Oyuncu Cihat Tamer acıklı bir gülümsemeyle ekliyor: “Şimdi oynayamazdık...” Metin Akpınar anlatıyor: “Turgut Özal oyunları izler, 15 günde bir arar, ‘ne durumdayız’ diye sorup takip ederdi. Benden akıl almak için değil elbette, izleyen bin kişiyle nabız tutardı. Tiyatroda iktidarı eleştirdiğinizde çok gürültü çıkıyorsa, iktidar olarak kendine çeki düzen verirdi. Bu da Özal’ın dehasıdır işte!”

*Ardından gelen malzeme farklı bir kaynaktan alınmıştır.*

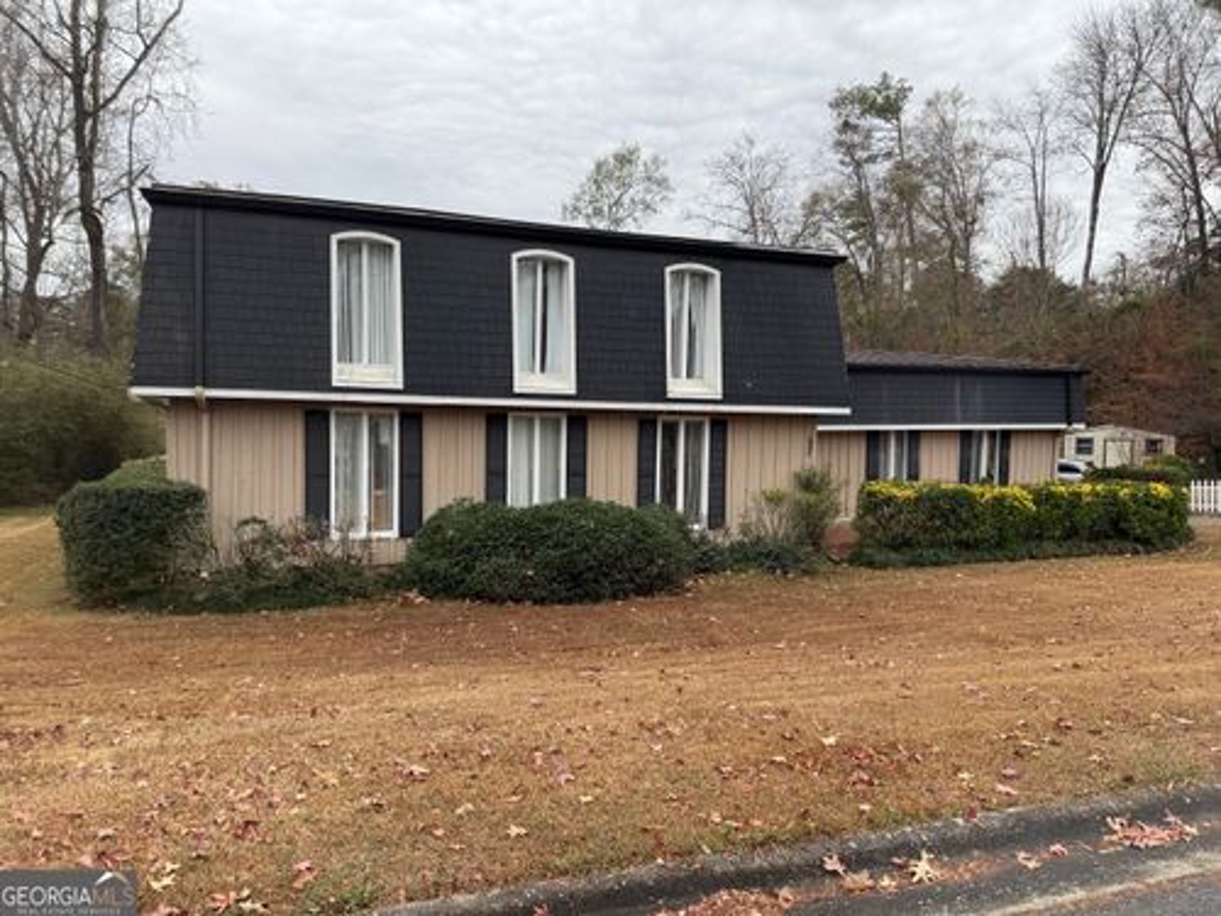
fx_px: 847
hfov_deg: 71.6
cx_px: 610
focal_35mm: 24
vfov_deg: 56.8
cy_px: 458
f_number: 1.78
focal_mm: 6.76
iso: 64
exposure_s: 1/270
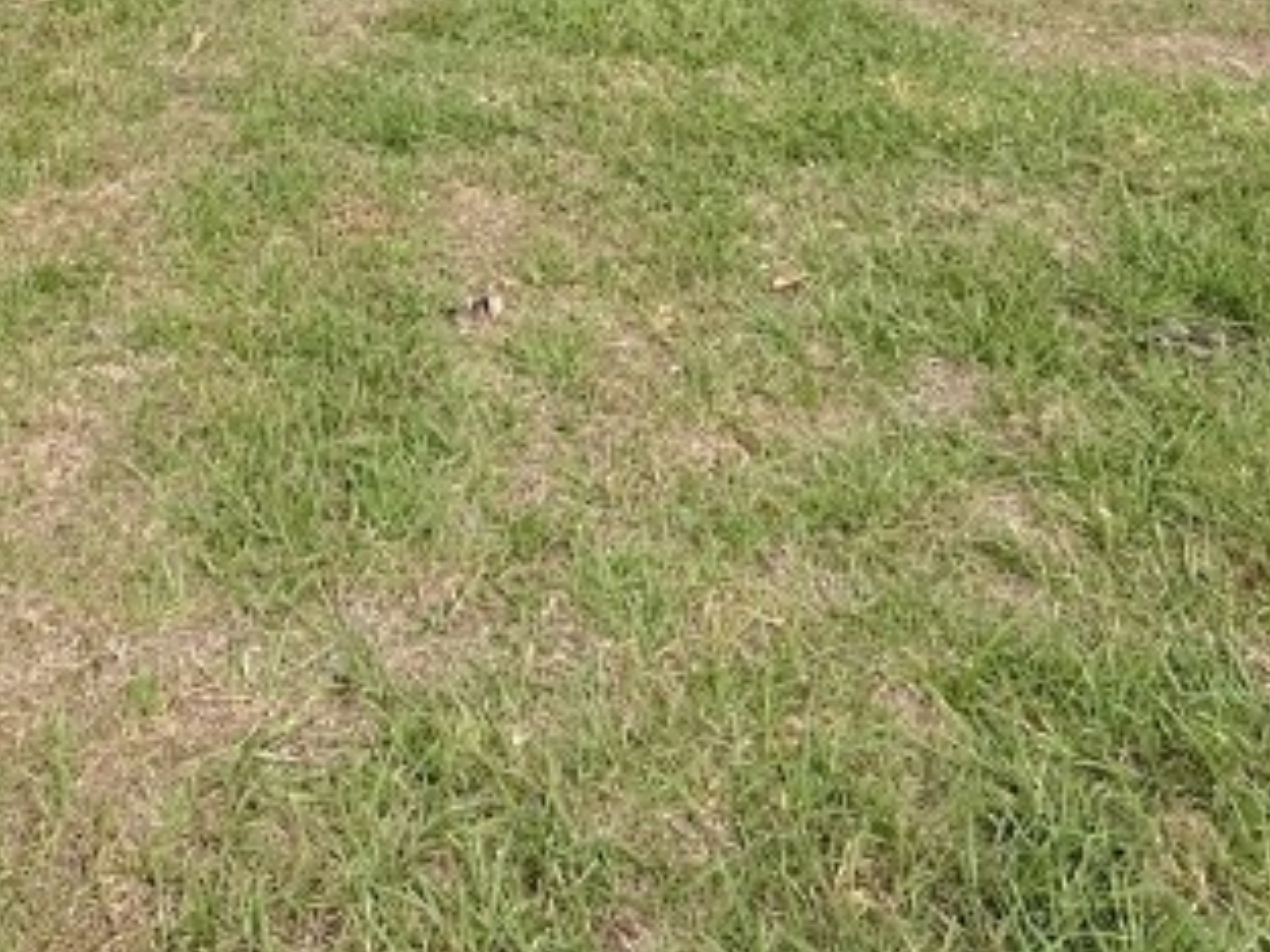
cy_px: -472
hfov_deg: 39.4
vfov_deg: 24.5
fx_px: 1688
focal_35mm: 46
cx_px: 232
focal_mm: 2.22
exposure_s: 1/1416
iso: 50
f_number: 2.2
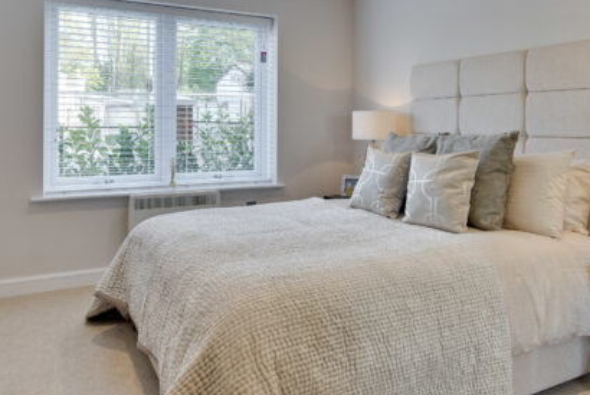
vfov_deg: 43.0
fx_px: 492
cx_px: 308
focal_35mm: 30
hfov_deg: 61.9
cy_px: 129
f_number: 13
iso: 64
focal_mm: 16
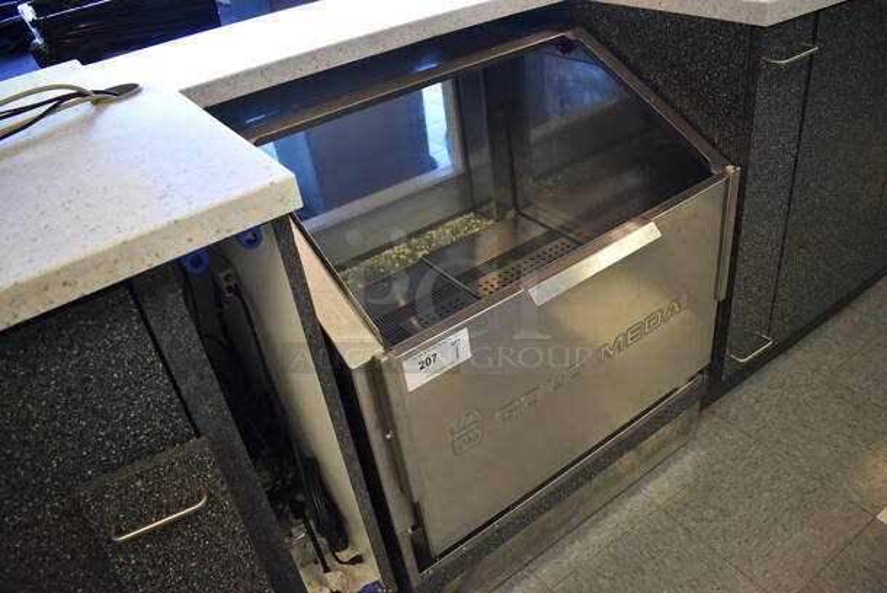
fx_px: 666
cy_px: 296
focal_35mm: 27
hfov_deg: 67.3
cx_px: 444
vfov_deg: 48.0
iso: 1100
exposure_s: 1/125
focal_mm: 18
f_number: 3.5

Metin Akpınar, siyasete girmesi için de çok teklif alıyor. Özellikle Bülent Ecevit çok ısrarcı. Onu kırmamak için de “N’olur Metin Akpınar’a kıymayalım” diyerek ikna ediyor. “Siyasete girerdim ama yazık olurdu. Metin Akpınar olmak yerine halkın sanatçısı olmak çok daha güzel. İyi ki girmemişim” diyor.
25 Senede zirvede kalmak
Metin Akpınar, artık üniversitede ders veriyor; “Çok mutluyum, beni zinde tutuyor” diyor. Ve filmin bir yerinde hayatının özetini şöyle yapıyor: “24 yaşında yeni bir tür deniyor, atılım yapıyor, kendini kabul ettiriyor, 25 sene zirvede kalıyor. Bunun bir kısmını Zeki ortağıyla birlikte götürüyor. Bu bence milenyumun dörtte birinin harika bir resmidir. Hiç tevazu göstermiyorum, hatta övünerek söylüyorum…”
Övünmekte sonuna kadar haklı Metin Akpınar. Oyunculuğa gönül vermiş genç, yaşlı herkesin izlemesi gereken bir iş bu belgesel. Hayatında hiç ‘keşke’ dememiş bir sanatçıyı anlamak, ondan feyz almak adına yakaladığınız yerde izleyin derim.
■ Not: Filmin gösterimi çeşitli festivallerde yapılacak. Bazı online platformlarda da gösterimi için görüşmeler sürüyor.
Seçim esprilerini bize sorun!
Sosyal medyadaki orantısız zekaya bazen çok gülüyorum. Amerika’da seçimlerin ardından başkanın bir türlü belli olmaması üzerine; Amerika’daki seçimlerle Türkiye’deki seçimleri karşılaştıranlar, benzerlikler kuranlar ve olmadık espriler üretenler herkesi çok eğlendirdi.
Özellikle oyuncağının elinden alınması üzerine direnen ve yerlerde bir çocuk gibi debelenen Donald Trump videosu olağanüstüydü. Trump’ın görüntülerinden kolaj yapıp, üzerine şarkı bindirmeler, karısıyla arasındaki gerginlikten espriler türetenler… Zekanızla çok yaşayın. Resmen ihtiyacımız vardı.